DeAndre Hopkins. Isaiah J. Downing-USA TODAY Sports

Monti Ossenfort‘s first draft as Cardinals GM brought Thursday’s two biggest trades. The team moved down nine spots from No. 3 and then parted with some assets to come back to No. 6 for Paris Johnson. Hours before Day 2 of this draft, however, the Cardinals had not made a long-rumored trade. DeAndre Hopkins remains on their roster.

The Cardinals are believed to have shopped the former All-Pro wide receiver for weeks, but no worthwhile offer looks to have been made. While the prospect of a Hopkins trade should not be discounted, Ossenfort offered the strongest pushback yet against what would be the second trade of the accomplished wideout’s career.

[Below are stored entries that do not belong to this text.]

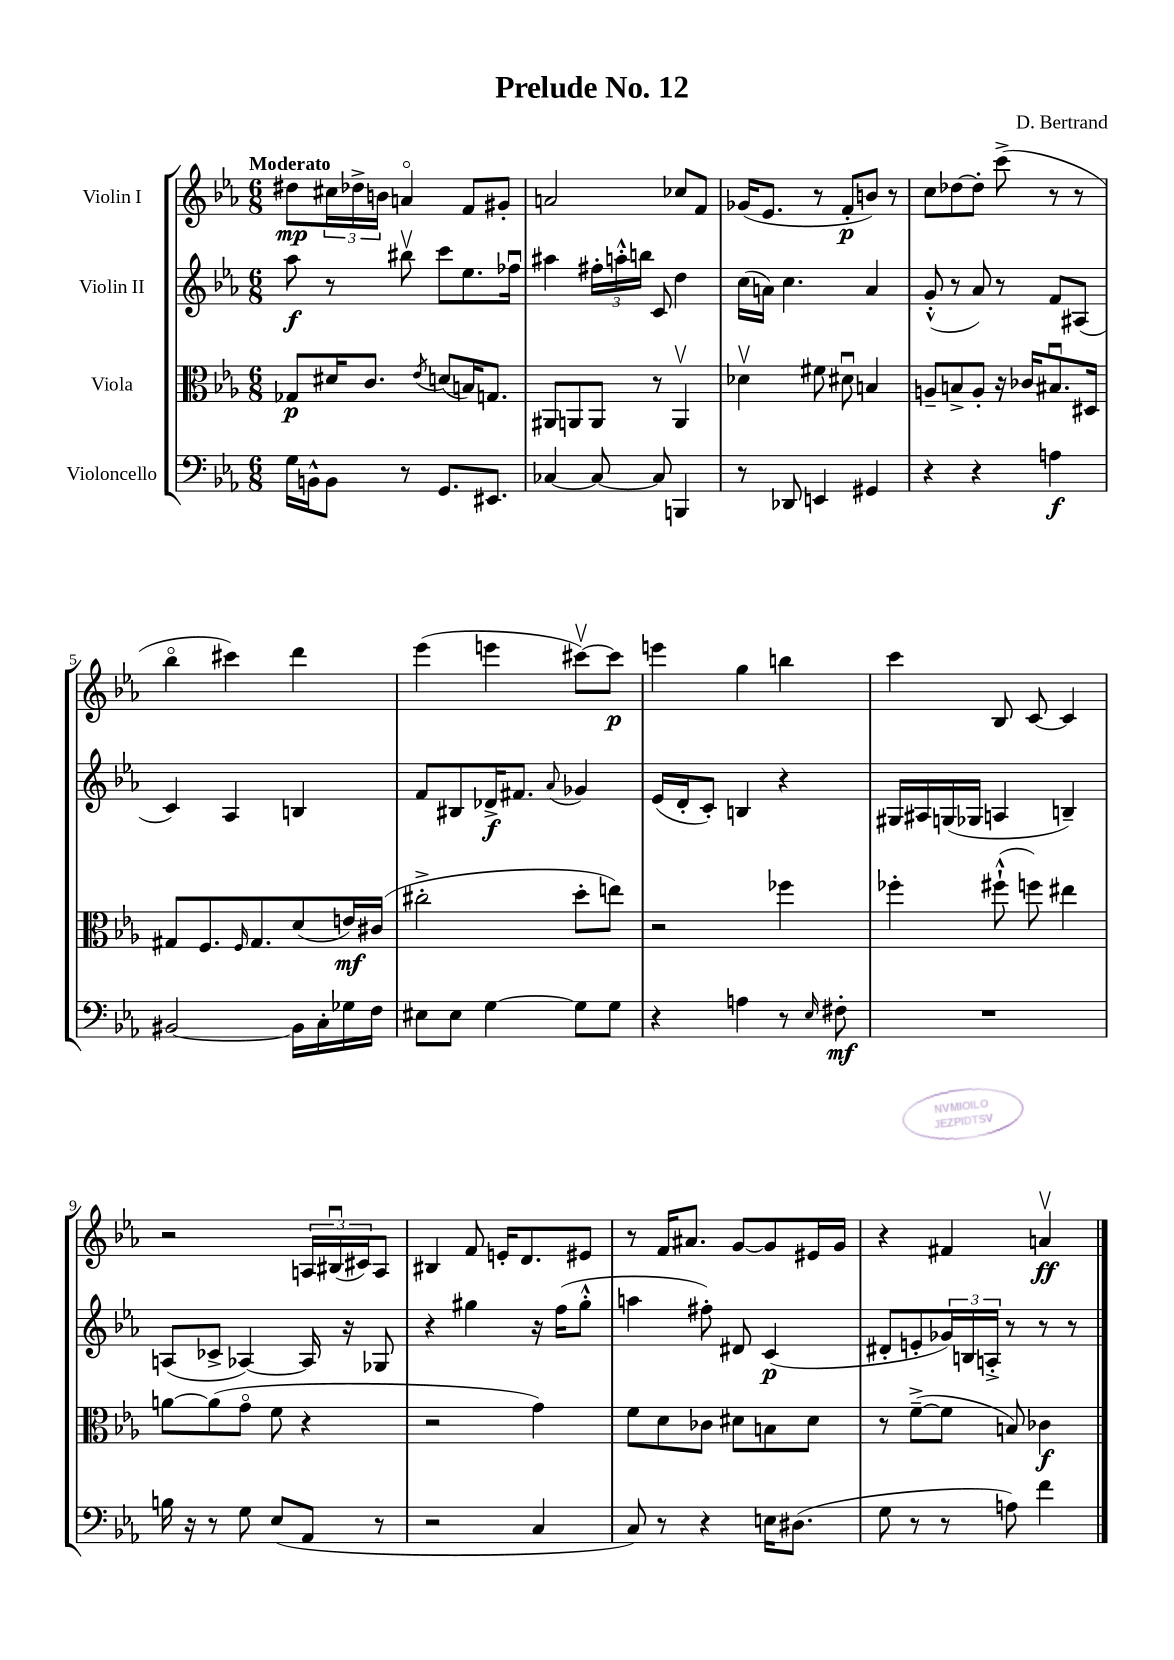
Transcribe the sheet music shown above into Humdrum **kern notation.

**kern	**kern	**kern	**kern
*staff4	*staff3	*staff2	*staff1
*clefF4	*clefC3	*clefG2	*clefG2
*k[b-e-a-]	*k[b-e-a-]	*k[b-e-a-]	*k[b-e-a-]
*M6/8	*M6/8	*M6/8	*M6/8
16G	8G-	8aa-	8dd#
16BB^^	.	.	.
8BB	16d#	8r	24cc#
.	.	.	24dd-^
.	8.c	.	.
.	.	.	24b
8r	.	8bb#v	4ao
.	8qe-	.	.
8.GG	(8d	8ccc	.
.	16B)	8.ee-	8f
8.EE#	8.G	.	.
.	.	.	8g#'
.	.	16ff-u	.
=	=	=	=
[4C-	8AA#	4aa#	2a
.	8AA	.	.
8C-_	8AA	24ff#'	.
.	.	24aa'^^	.
.	.	24bb	.
8C-]	8r	8c	.
4BBB	4AAv	4dd	8cc-
.	.	.	8f
=	=	=	=
8r	4d-v	(16cc	(16g-
.	.	16a)	8.e-
8DD-	.	4.cc	.
4EE	8f#	.	8r
.	8d#u	.	8f'
4GG#	4B	4a	8b)
.	.	.	8r
=	=	=	=
4r	8A~	(8g'^^	8cc
.	8B^	8r	[8dd-
4r	8A'	8a-)	8dd-']
.	16r	8r	(8ccc^
.	16c-	.	.
4A	8.B#u	8f	8r
.	.	(8A#	8r
.	16D#	.	.
=	=	=	=
[2BB#	8G#	4c)	4bb-o
.	8.F	.	.
.	.	4A-	4ccc#)
.	16qqF	.	.
.	8.G#	.	.
16BB#]	(8d	4B	4ddd
16C'	.	.	.
16G-	16e)	.	.
16F	(16c#	.	.
=	=	=	=
8E#	2cc#'^	8f	(4eee-
8E#	.	8B#	.
[4G	.	16d-^	4eee
.	.	8.f#	.
.	.	8qqa-	.
8G]	8dd'	4g-	[8ccc#v)
8G	8ee)	.	8ccc#]
=	=	=	=
4r	2r	(16e-	4eee
.	.	16d'	.
.	.	8c')	.
4A	.	4B	4gg
8r	4ff-	4r	4bb
16qqE-	.	.	.
8F#'	.	.	.
=	=	=	=
2.r	4ff-'	16G#	4ccc
.	.	16A#	.
.	.	(16G	.
.	.	16G-	.
.	(8ff#`^^	4A	8B-
.	8ff)	.	[8c
.	4ee#	4B~)	4c]
=	=	=	=
16B	[8a	(8A	2r
16r	.	.	.
8r	(8a]	8c-^	.
8G	8go	[4A-)	.
(8E-	8f	.	.
8AA-	4r	16A-]	24A
.	.	.	(24B#u
.	.	16r	.
.	.	.	24c#)
8r	.	8G-	8A
=	=	=	=
2r	2r	4r	4B#
.	.	4gg#	8f
.	.	.	16e'
.	.	.	8.d
4C	4g)	16r	.
.	.	(16ff	.
.	.	8gg#'^^	8e#
=	=	=	=
8C)	8f	4aa	8r
8r	8d	.	16f
.	.	.	8.a#
4r	8c-	8ff#')	.
.	8d#	8d#	[8g
16E	8B	(4c	8g]
(8.D#	.	.	.
.	8d#	.	16e#
.	.	.	16g
=	=	=	=
8G	8r	8d#'	4r
8r	([8f~^	8e'	.
8r	8f]	24g-)	4f#
.	.	24B	.
.	.	24A'^	.
8A)	8B)	8r	.
4f	4c-	8r	4av
.	.	8r	.
==	==	==	==
*-	*-	*-	*-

“I don’t foresee that happening,” Ossenfort said of a Hopkins trade, via ESPN.com’s Josh Weinfuss. “I don’t know what is going to happen here in the next couple days. Right now, I don’t foresee that happening, no. … DeAndre’s a Cardinal, and we’re moving forward.”

This could be translated as, “Make us a better offer,” and no Hopkins trade was going to involve a first-round pick. Two of the teams connected to the 11th-year receiver, however, did make first-round augmentations to their respective pass-catching groups. The Ravens chose Zay Flowers, and the Bills took tight end Dalton Kincaid. The latter move would not necessarily take Buffalo out of the mix, and Kansas City addressed its pass rush over its wide receiver situation. The Chiefs have been connected as a Hopkins suitor throughout this process.

Beyond some teams’ first-round pass catcher investments, it is unclear what has changed about this situation. Hopkins, 31 in June, remains tied to a monster cap number ($29.88M) and is attached to a $19.45M base salary. Teams have wanted the Cardinals to eat some of that money, and potentially interested parties have expected Arizona to eventually cut Hopkins. Designating Hopkins as a post-June 1 release would create nearly $20M in cap space. The Cardinals are in decent shape, cap-wise, with $20.6M before accounting for draft pick signings.

The Cardinals improved their situation Thursday night, though their moves are geared more at 2024 and beyond compared to radically changing their 2023 outlook. Obtaining the Texans’ 2024 first-rounder (in the Will Anderson Jr. trade) could be a game-changing move for the Cards, considering Houston’s record has produced a top-three pick in each of the past three drafts. And Johnson will be expected to become a fixture on Arizona’s line. But Kyler Murray may not start the season on time. And the team still has a number of roster holes going into Day 2 of this draft. The Cards also swapped third-round picks with the Eagles, dropping from No. 66 to 94 as a result of a tempering violation.

It is interesting the Cardinals would shift from a seemingly certain separation from their top wideout to envisioning him back in the fold under a new regime. But this marks the strongest stance yet from Ossenfort regarding Hopkins’ Arizona future.